What you have to do. Rewrite the stretch from the line containing "Το ελληνικό SEO δεν είναι απλώς μια" through the line containing "παίζει τεράστιο ρόλο.", replacing "greeklish" with "Greeklish" and leaving everything else unchanged.

[[ Supplied records open ]]

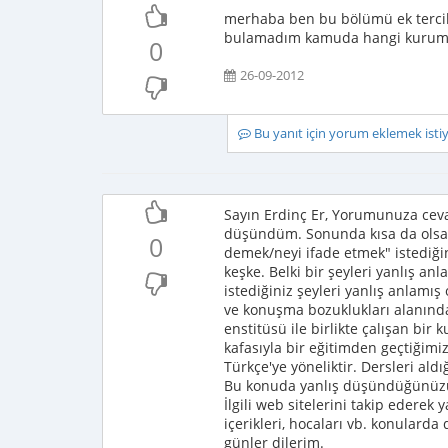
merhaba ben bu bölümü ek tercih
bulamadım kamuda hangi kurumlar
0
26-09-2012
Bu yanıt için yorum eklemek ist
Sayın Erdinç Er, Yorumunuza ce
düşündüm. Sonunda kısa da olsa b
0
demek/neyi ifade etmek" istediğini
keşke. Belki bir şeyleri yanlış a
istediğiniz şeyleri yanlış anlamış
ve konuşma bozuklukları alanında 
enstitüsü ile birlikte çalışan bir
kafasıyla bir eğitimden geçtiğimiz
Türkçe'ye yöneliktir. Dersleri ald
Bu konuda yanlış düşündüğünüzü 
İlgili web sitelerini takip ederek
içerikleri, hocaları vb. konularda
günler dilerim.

[[ Supplied records closed ]]
[[ Supplied records open ]]

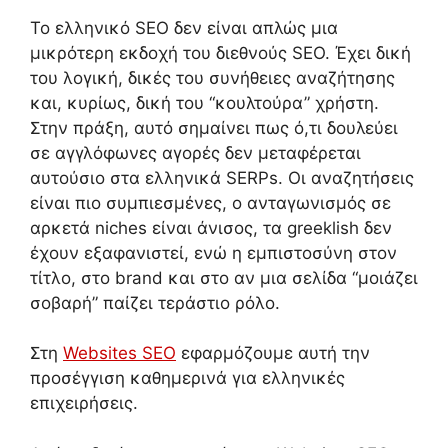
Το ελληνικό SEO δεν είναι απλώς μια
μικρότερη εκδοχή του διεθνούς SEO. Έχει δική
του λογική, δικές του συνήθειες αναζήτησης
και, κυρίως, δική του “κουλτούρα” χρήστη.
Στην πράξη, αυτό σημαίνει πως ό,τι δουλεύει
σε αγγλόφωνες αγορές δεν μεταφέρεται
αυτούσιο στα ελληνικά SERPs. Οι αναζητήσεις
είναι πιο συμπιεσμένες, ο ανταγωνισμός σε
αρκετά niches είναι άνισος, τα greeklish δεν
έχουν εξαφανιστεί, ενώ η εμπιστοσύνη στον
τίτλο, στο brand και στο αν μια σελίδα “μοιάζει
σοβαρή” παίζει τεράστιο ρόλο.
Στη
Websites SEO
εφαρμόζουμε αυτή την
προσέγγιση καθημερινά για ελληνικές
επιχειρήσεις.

[[ Supplied records closed ]]

Your response.
Το ελληνικό SEO δεν είναι απλώς μια
μικρότερη εκδοχή του διεθνούς SEO. Έχει δική
του λογική, δικές του συνήθειες αναζήτησης
και, κυρίως, δική του “κουλτούρα” χρήστη.
Στην πράξη, αυτό σημαίνει πως ό,τι δουλεύει
σε αγγλόφωνες αγορές δεν μεταφέρεται
αυτούσιο στα ελληνικά SERPs. Οι αναζητήσεις
είναι πιο συμπιεσμένες, ο ανταγωνισμός σε
αρκετά niches είναι άνισος, τα Greeklish δεν
έχουν εξαφανιστεί, ενώ η εμπιστοσύνη στον
τίτλο, στο brand και στο αν μια σελίδα “μοιάζει
σοβαρή” παίζει τεράστιο ρόλο.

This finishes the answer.